In 1975 begonnen Griese en de Dolphins sterk, maar laat in het seizoen in een wedstrijd tegen de Baltimore Colts, liep Griese een gebroken teen op en was uitgeschakeld voor de rest van het seizoen. De Dolphins eindigden met een respectabele 10-4, maar misten voor het eerst in het Shula-tijdperk de play-offs.
In 1976 hadden de Dolphins veel blessures, en het team eindigde het seizoen op 6-8, de eerste keer dat Don Shula ooit een verliezend seizoen in zijn carrière leed.
1977-1980Edit
1977 was een rebound-jaar voor zowel Griese als de Dolphins; hij begon een bril te dragen op het veld. Op Thanksgiving, 1977, gooide Griese zes touchdown passes in drie kwarten om de St. Louis Cardinals met 55-14 te verslaan. Bob leidde opnieuw de AFC in gegooide touchdown passes maar de opleving van de Dolphins naar een 10-4 record was opnieuw niet genoeg om de ploeg in de play-offs te krijgen.
Het volgende jaar scheurde Bob ligamenten in zijn knie in een voorseizoen wedstrijd. Toen hij echter terugkwam, was hij net zo’n sterke passer als hij het jaar daarvoor was geweest.
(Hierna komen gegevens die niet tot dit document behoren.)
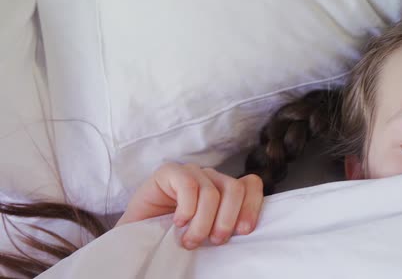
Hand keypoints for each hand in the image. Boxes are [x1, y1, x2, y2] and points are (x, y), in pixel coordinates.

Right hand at [115, 162, 263, 249]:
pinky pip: (189, 185)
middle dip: (227, 219)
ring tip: (190, 240)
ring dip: (203, 222)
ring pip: (212, 192)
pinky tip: (178, 222)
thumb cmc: (174, 237)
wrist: (136, 237)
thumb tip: (245, 231)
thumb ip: (225, 225)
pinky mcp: (170, 172)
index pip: (250, 184)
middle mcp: (211, 178)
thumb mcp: (207, 232)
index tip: (244, 231)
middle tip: (214, 241)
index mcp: (224, 191)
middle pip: (235, 189)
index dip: (252, 205)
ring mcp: (191, 173)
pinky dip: (187, 208)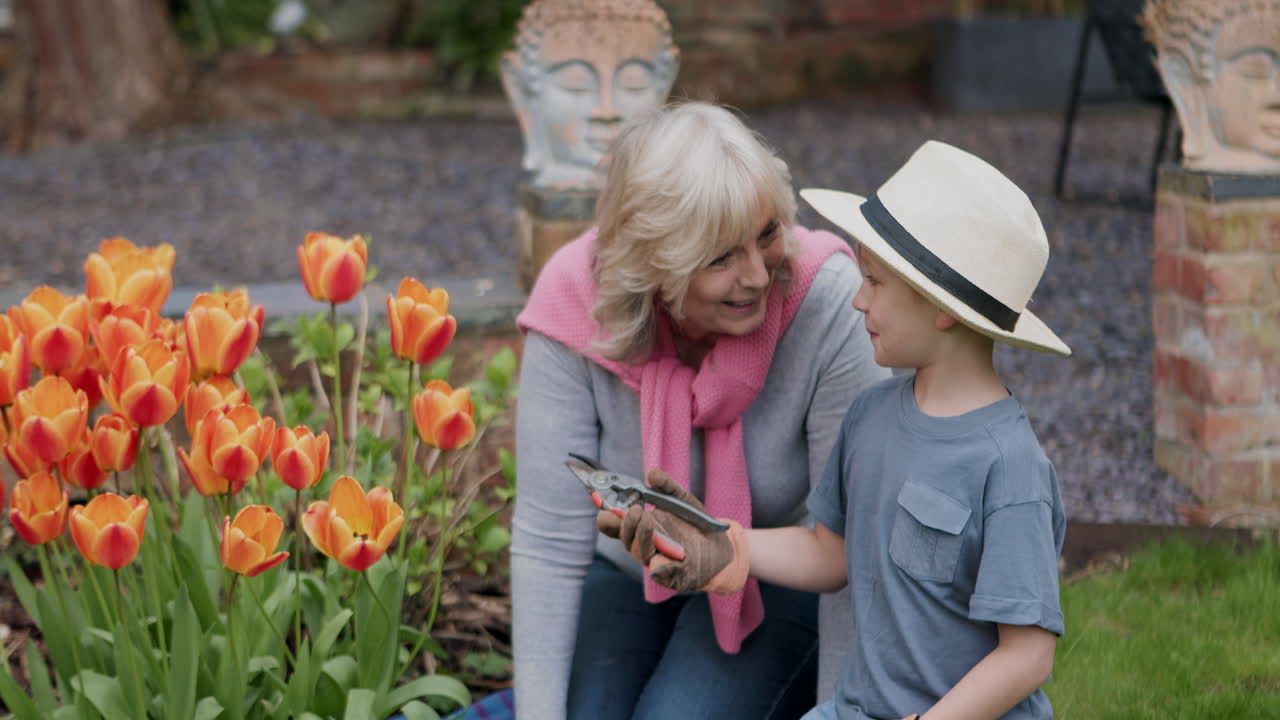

In een wedstrijd tegen de Houston Oilers (nationaal uitgezonden als een belangrijke wedstrijd op ABC’s Monday Night Football), ging Griese de strijd aan met Oiler running back Earl Campbell in een offensief knokpartijtje. Griese gooide voor meer dan 300 yards en Campbell rende voor bijna 200. De Oilers wonnen de wedstrijd met 35-30. Voor het jaar, Griese voltooide een competitie-leading 63% van zijn passes, terwijl de Dolphins 11-5 werden en weer verloren van de Oilers in de play-offs.
In 1979, leed Bob aan een aantal zeurende beenblessures die zijn gooien beïnvloedden. Hij was niet zo effectief, en hij begon wat kritiek te horen. Hij was echter in staat om de Dolphins naar een 10-6 record te leiden. De Dolphins werden toen gedomineerd door de Pittsburgh Steelers in de Divisional ronde van de playoffs.
In 1980 had Griese geconstateerd dat hij zijn startplek in het roster kwijt was aan ofwel Don Strock of rookie David Woodley. Echter, Griese kwam van de bank voor verscheidene wedstrijden op een rij om comeback-overwinningen te leiden. Griese won zijn startplek terug in de vijfde wedstrijd van het seizoen, maar werd hard getackeld door Mike Ozdowski van de Baltimore Colts. De tackle verscheurde Bob’s schouder, en hij was voor de rest van het jaar uitgeschakeld. De blessure leidde uiteindelijk tot Griese’s beslissing om op 35-jarige leeftijd te stoppen met spelen. Bob werd uiteindelijk gekozen in de Pro Football Hall of Fame in 1990.
Hij had zijn reputatie gevestigd als de “Thinking Man’s Quarterback,” omdat hij briljant zijn eigen plays noemde gedurende zijn carrière. Dolphin eigenaar Joe Robbie noemde hem “de hoeksteen van de franchise,” rond wie de Miami Dolphins waren gebouwd. Robbie koos ervoor om Griese te vragen om nog een jaar als assistent coach te blijven, wat hij deed voor het seizoen 1981, en hielp Strock en de jonge Woodley toen ze samen de beroemde “Woodstrock” werden. Bob besloot dat hij niet hield van de uren die nodig waren om assistent coach te zijn, hij hoopte meer tijd aan zijn gezin te kunnen besteden, maar hij vond het nog steeds leuk om deel uit te maken van het spel. (Bronnen voor Pro Football Career gevonden in Undefeated, door Bob Griese, 2000, en The Winning Edge door Don Shula, 1974.)
De Miami Dolphins hadden het hoogste winstpercentage in alle professionele sporten in de jaren 70, en Bob Griese was hun startende quarterback gedurende het hele decennium, behalve toen hij geblesseerd was voor verschillende wedstrijden in 1972, 1975, en 1978.
In Griese’s 14 prof seizoenen, gooide hij voor 25.092 yards en 192 touchdowns. Griese rushed ook voor 994 yards en zeven scores. Griese was zes maal Dolphins MVP en was All-Pro in 1971 en 1977. Hij speelde in twee AFL All-Star games en zes Pro Bowls.
De Dolphins plaatsten zijn nummer 12 tijdens een Monday Night Football wedstrijd in 1985, uitgezonden op ABC, het netwerk dat een prominente rol zou spelen in zijn post-football carrière.